» **Records for the task**
# # # #

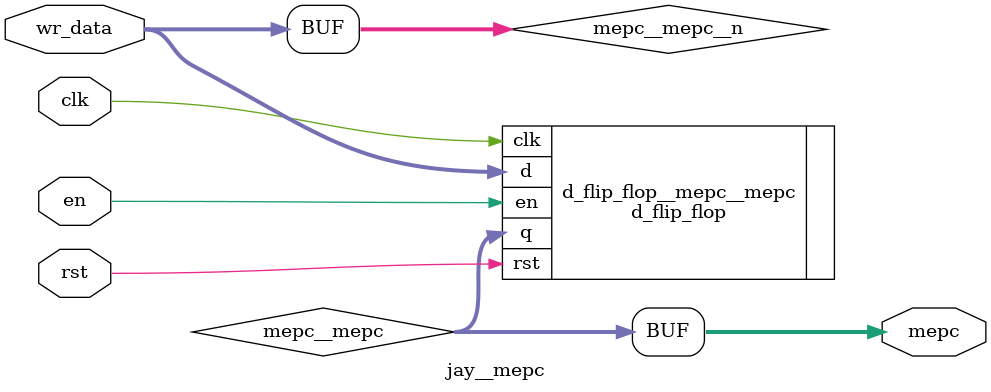
<source format=sv>
module jay__mepc
(
    input clk,
    input rst,
    input en,
    input [63:0] wr_data,
    output logic [63:0] mepc 
);

logic [64-1:0] mepc__mepc;
logic [64-1:0] mepc__mepc__n;

assign mepc[63:0] = mepc__mepc;

assign mepc__mepc__n = wr_data[63:0];

//==============================
// d_flip_flop__mepc__mepc
//==============================
d_flip_flop #(.WIDTH(64), .RESET_VALUE(64'h0)) d_flip_flop__mepc__mepc
(
    .clk(clk),
    .rst(rst),
    .en(en),
    .d(mepc__mepc__n),
    .q(mepc__mepc)
);

endmodule

</source>
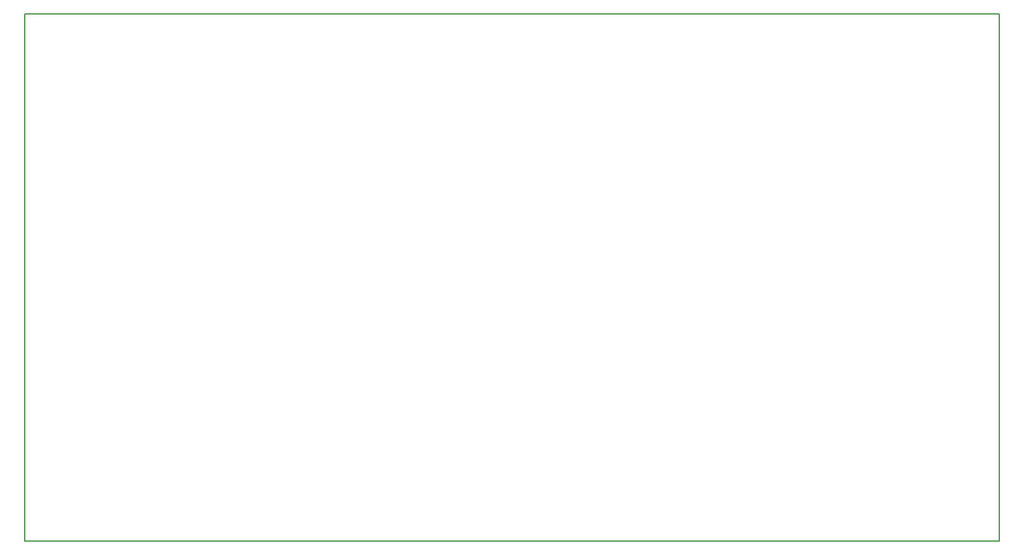
<source format=gko>
G04*
G04 #@! TF.GenerationSoftware,Altium Limited,Altium Designer,20.0.2 (26)*
G04*
G04 Layer_Color=16711935*
%FSLAX43Y43*%
%MOMM*%
G71*
G01*
G75*
%ADD13C,0.127*%
D13*
X-0Y-0D02*
X130175D01*
X-0Y70485D02*
X130175D01*
X130175Y-0D01*
X-0D02*
Y70485D01*
M02*

</source>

# # # #

Return the records verbatim, minus pictures.

<source format=sv>
module jay__mepc
(
    input clk,
    input rst,
    input en,
    input [63:0] wr_data,
    output logic [63:0] mepc 
);

logic [64-1:0] mepc__mepc;
logic [64-1:0] mepc__mepc__n;

assign mepc[63:0] = mepc__mepc;

assign mepc__mepc__n = wr_data[63:0];

//==============================
// d_flip_flop__mepc__mepc
//==============================
d_flip_flop #(.WIDTH(64), .RESET_VALUE(64'h0)) d_flip_flop__mepc__mepc
(
    .clk(clk),
    .rst(rst),
    .en(en),
    .d(mepc__mepc__n),
    .q(mepc__mepc)
);

endmodule

</source>
<source format=gko>
G04*
G04 #@! TF.GenerationSoftware,Altium Limited,Altium Designer,20.0.2 (26)*
G04*
G04 Layer_Color=16711935*
%FSLAX43Y43*%
%MOMM*%
G71*
G01*
G75*
%ADD13C,0.127*%
D13*
X-0Y-0D02*
X130175D01*
X-0Y70485D02*
X130175D01*
X130175Y-0D01*
X-0D02*
Y70485D01*
M02*

</source>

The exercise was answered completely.